ASSIGNMENT —
What you return should be the complete listing, unchanged, with no pictures in it.

SUPPLIED MATERIAL —

******

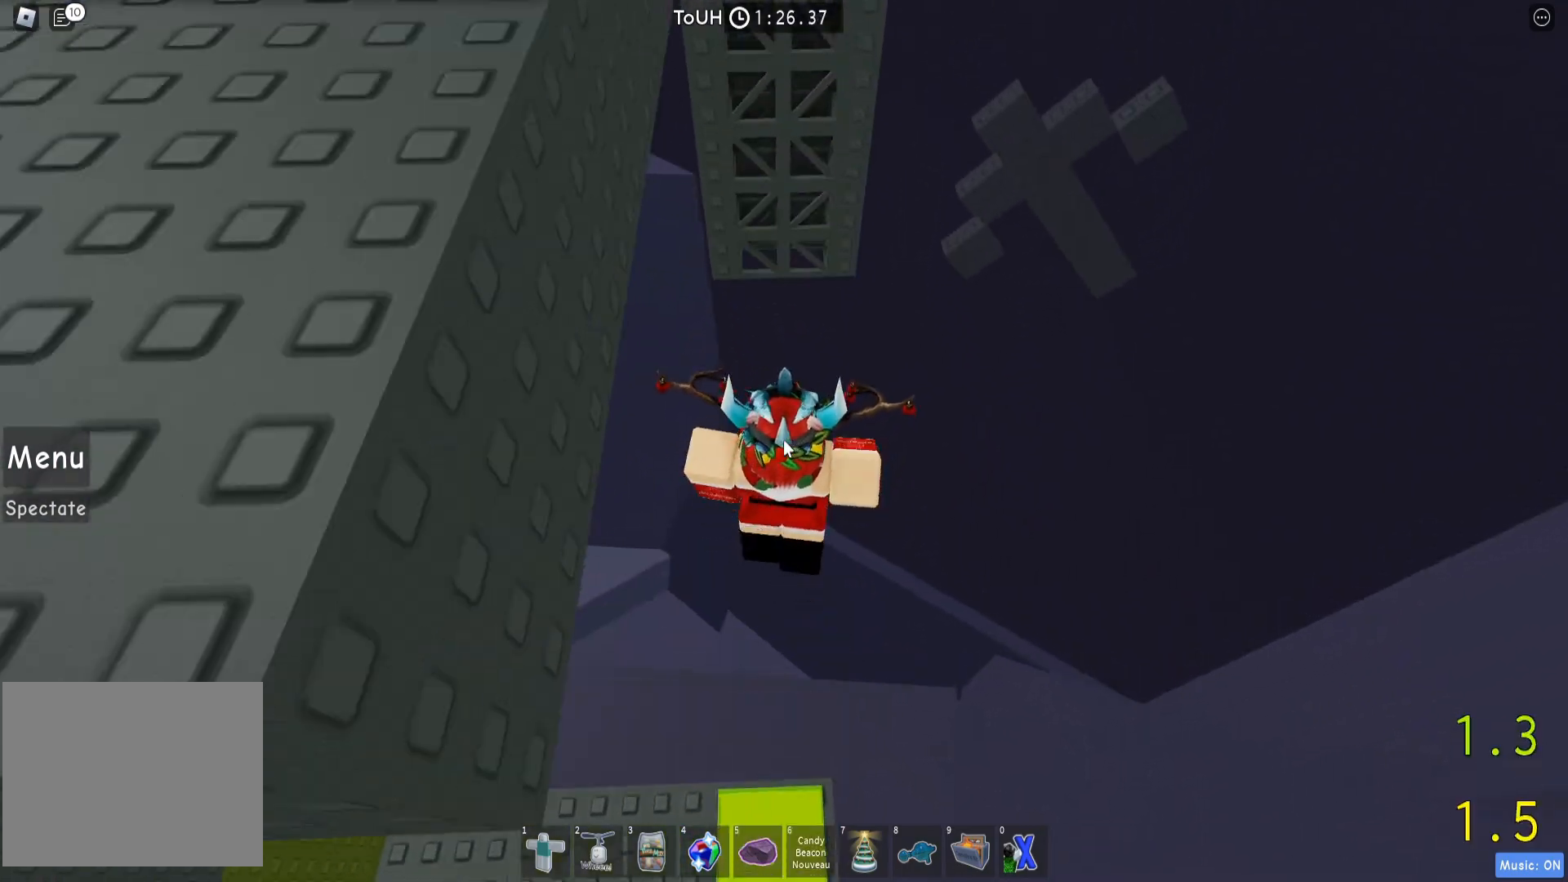
{"keys": ["w"], "events": []}
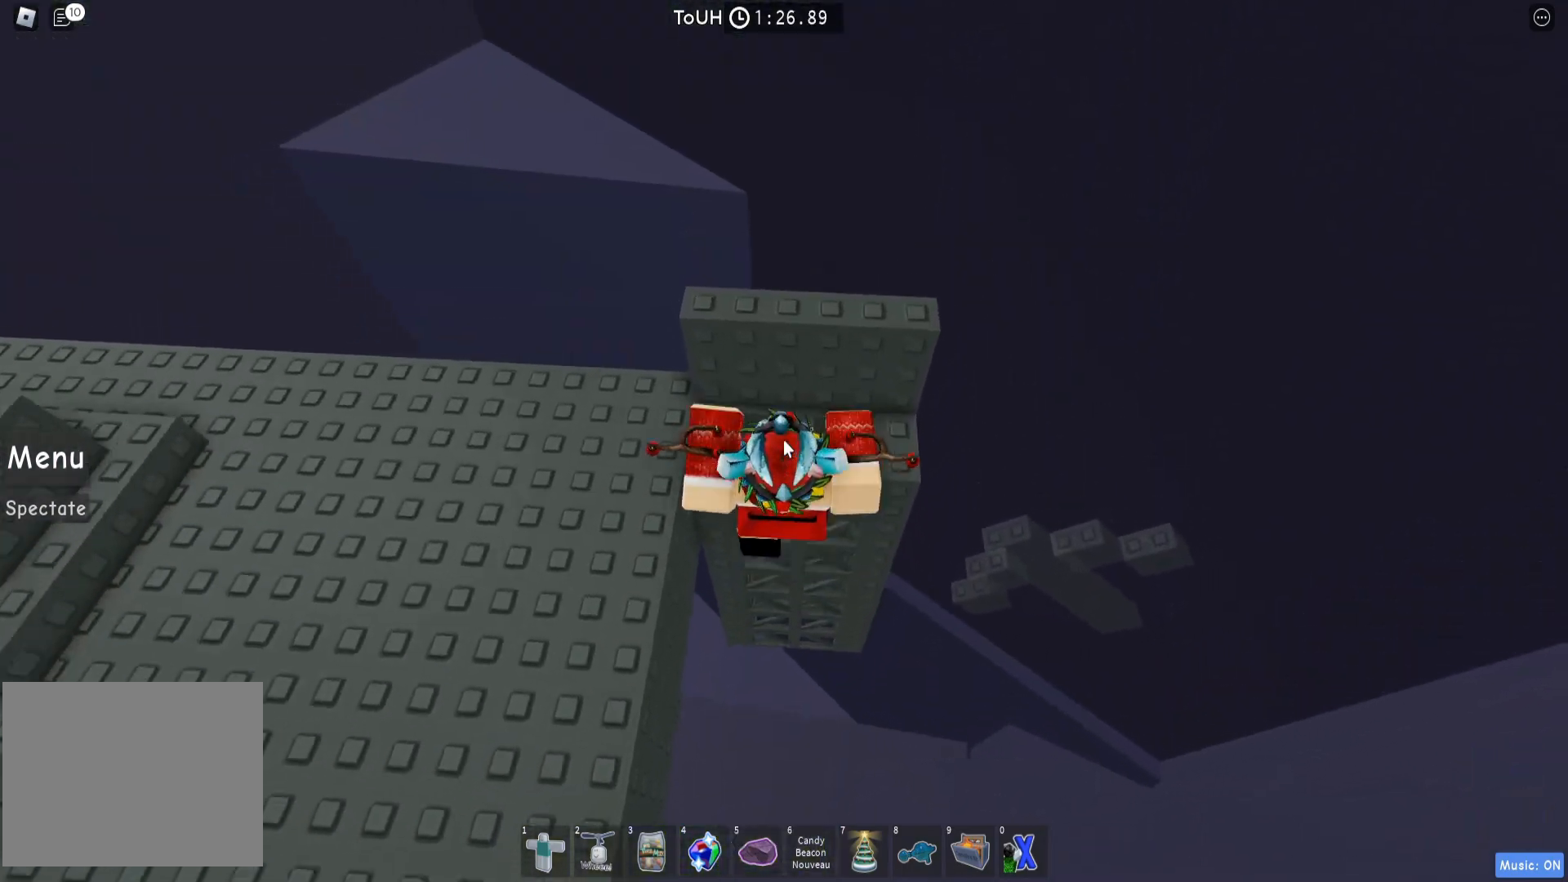
{"keys": ["w"], "events": [[267, "w", "up"], [417, "w", "down"]]}
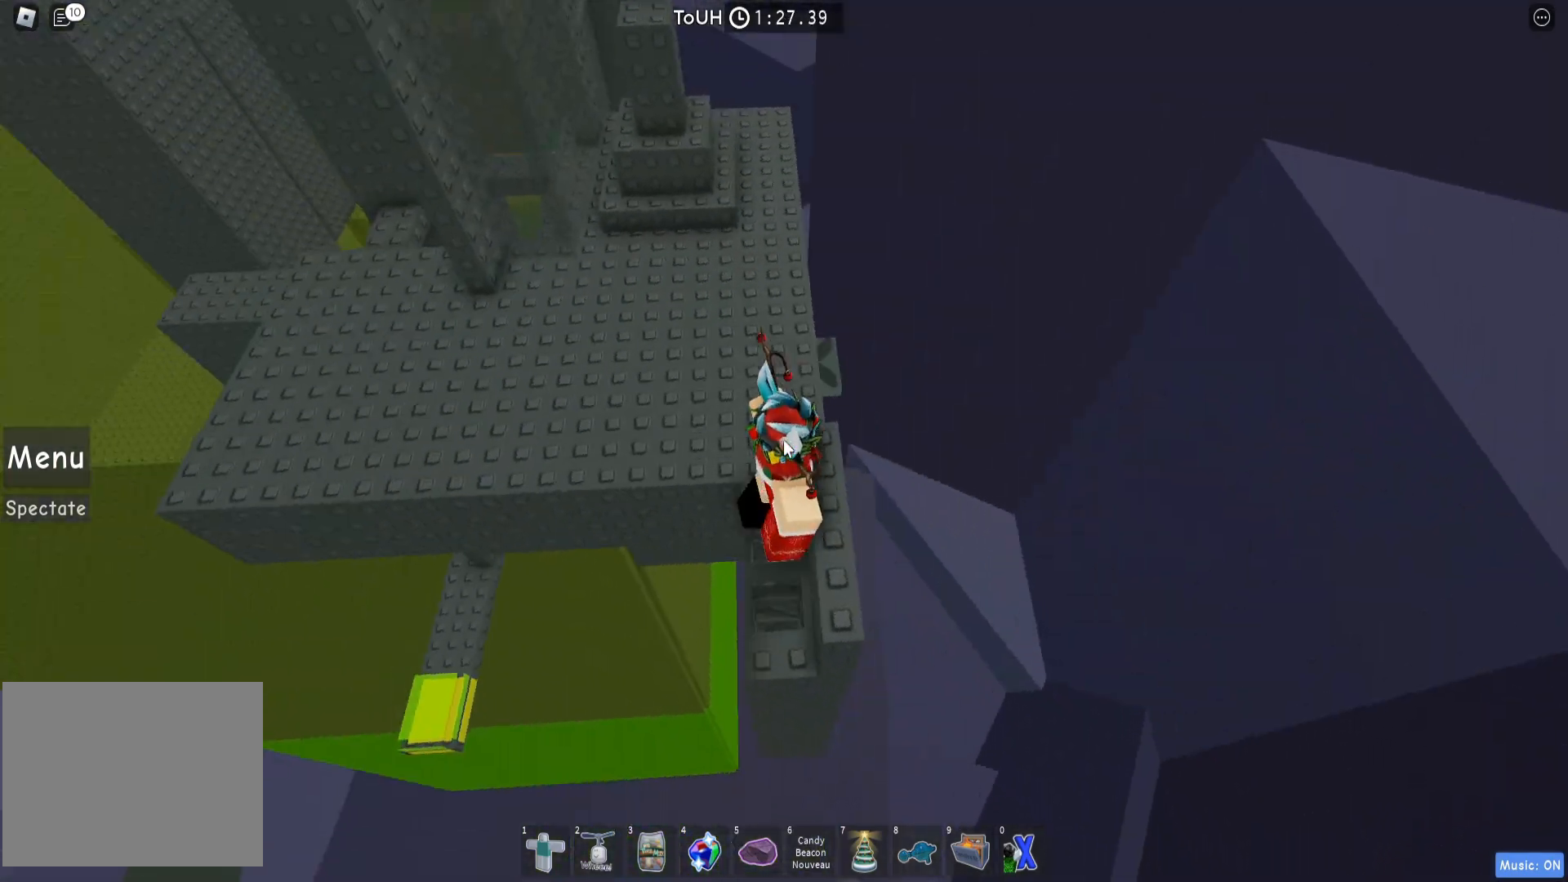
{"keys": ["w"], "events": []}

******

ANSWER TO THIS TASK —
{"keys": ["w"], "events": []}
{"keys": ["w"], "events": [[267, "w", "up"], [417, "w", "down"]]}
{"keys": ["w"], "events": []}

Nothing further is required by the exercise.